Here, set down only the lines between the line that contains "coaster: present [431,383,490,406]" and the final line of the material, both included, exactly as written. Skip the pictures.

----------------------------------------

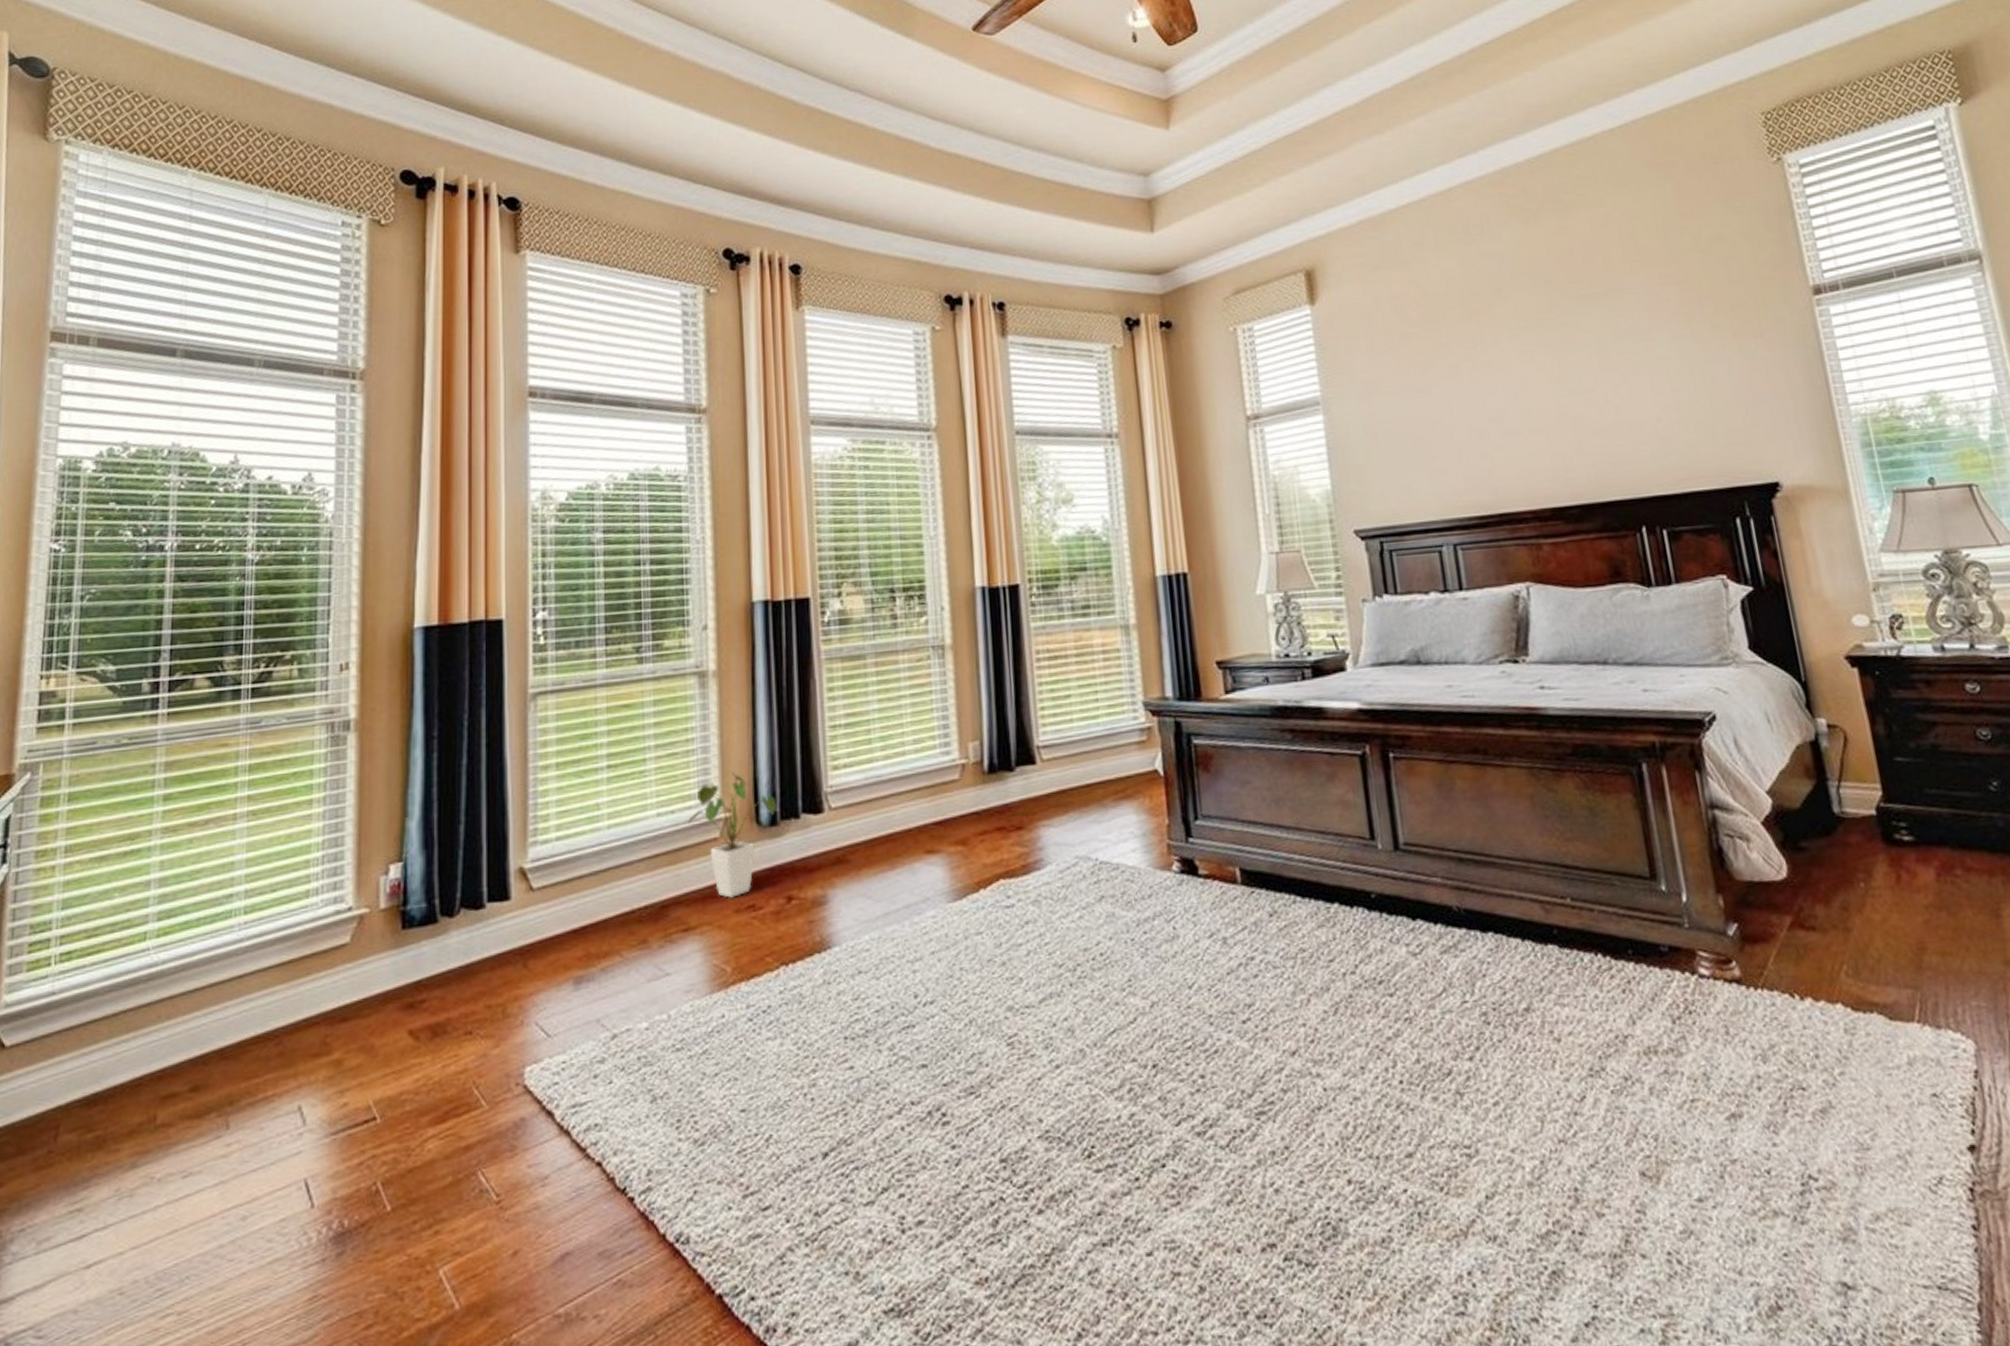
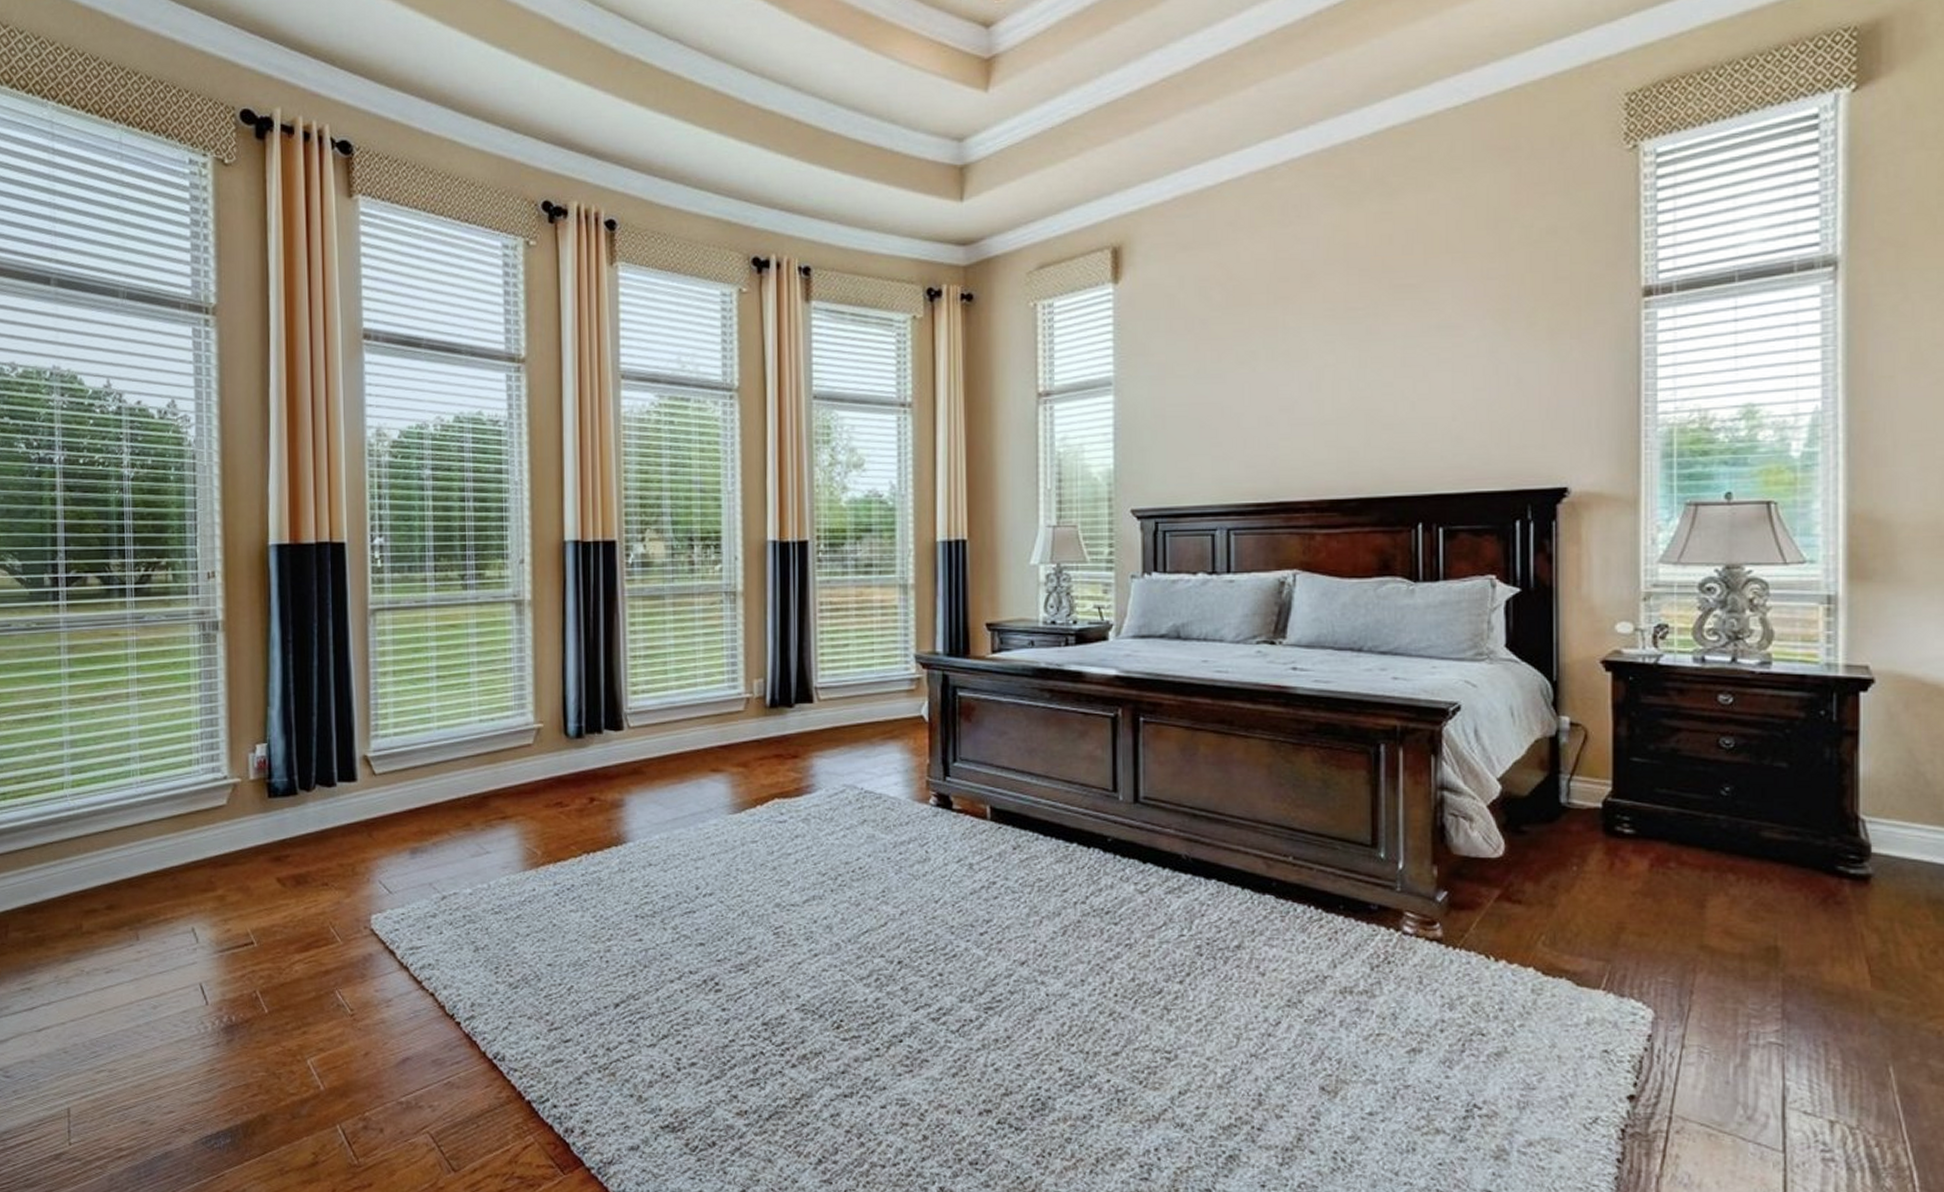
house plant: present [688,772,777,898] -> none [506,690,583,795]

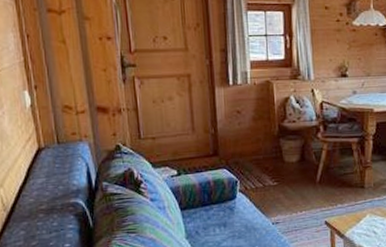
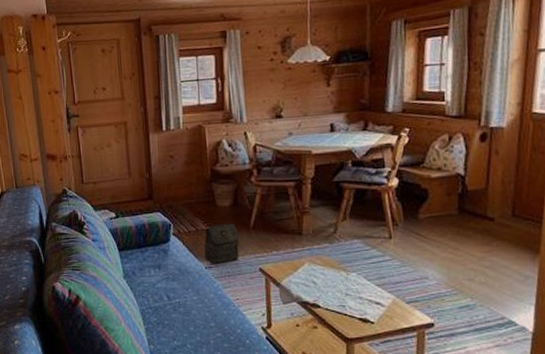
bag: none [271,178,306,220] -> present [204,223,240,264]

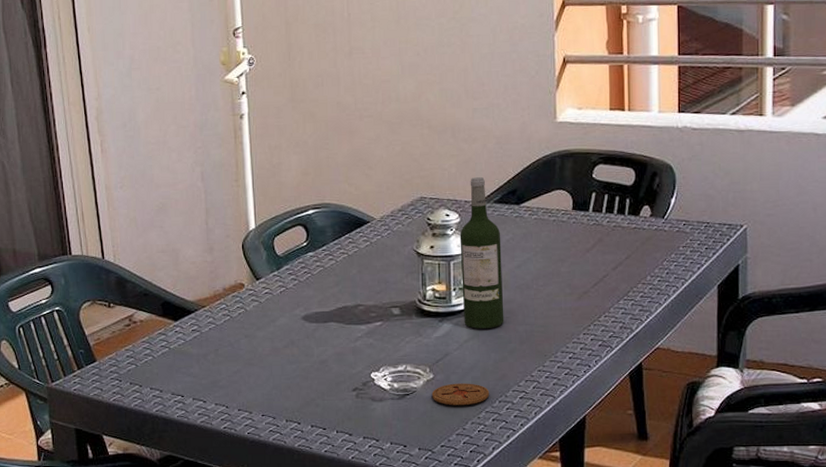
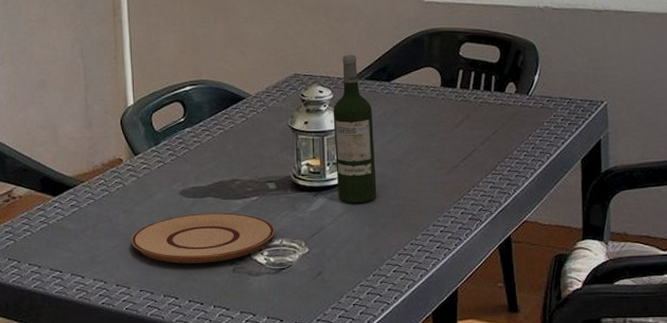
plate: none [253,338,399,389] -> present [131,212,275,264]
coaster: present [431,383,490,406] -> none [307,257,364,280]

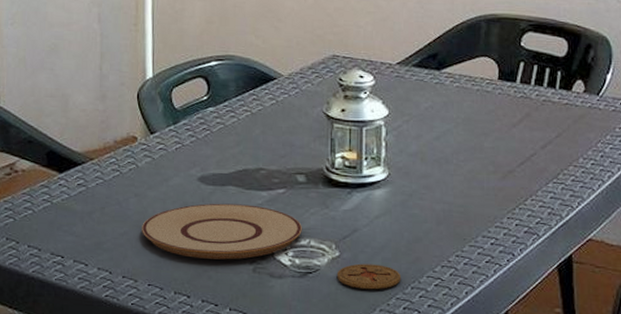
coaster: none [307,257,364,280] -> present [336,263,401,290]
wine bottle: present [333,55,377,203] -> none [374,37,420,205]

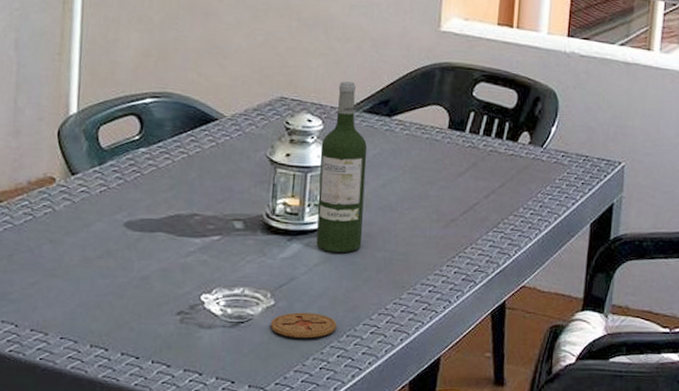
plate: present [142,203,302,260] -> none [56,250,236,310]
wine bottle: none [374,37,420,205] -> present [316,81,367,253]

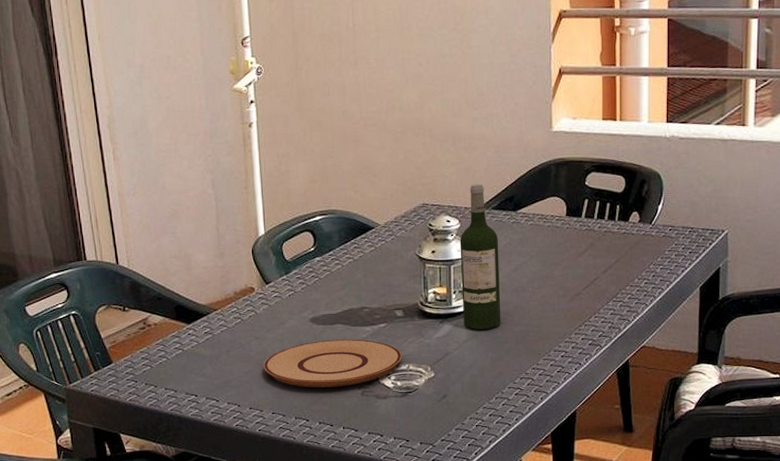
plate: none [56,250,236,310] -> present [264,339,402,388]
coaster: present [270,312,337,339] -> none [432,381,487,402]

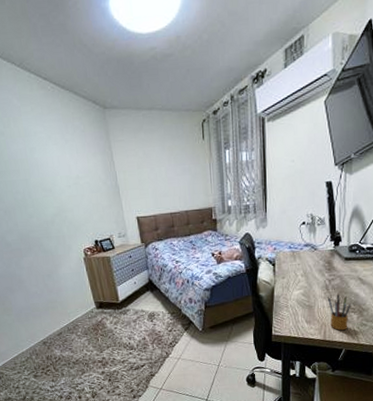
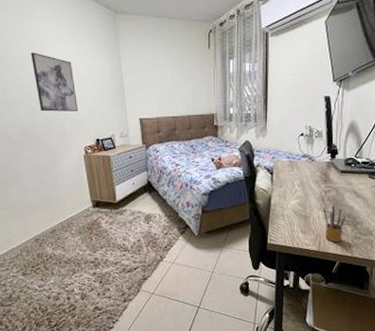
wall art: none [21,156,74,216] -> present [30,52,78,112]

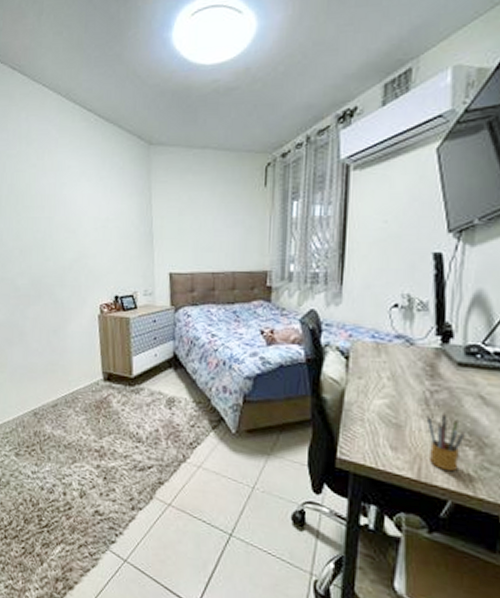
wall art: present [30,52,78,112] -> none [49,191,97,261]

----------------------------------------

-- Written solution --
coaster: present [431,383,490,406] -> none [307,257,364,280]

coaster: none [307,257,364,280] -> present [336,263,401,290]
wine bottle: present [333,55,377,203] -> none [374,37,420,205]

plate: present [142,203,302,260] -> none [56,250,236,310]
wine bottle: none [374,37,420,205] -> present [316,81,367,253]

plate: none [56,250,236,310] -> present [264,339,402,388]
coaster: present [270,312,337,339] -> none [432,381,487,402]

wall art: none [21,156,74,216] -> present [30,52,78,112]

wall art: present [30,52,78,112] -> none [49,191,97,261]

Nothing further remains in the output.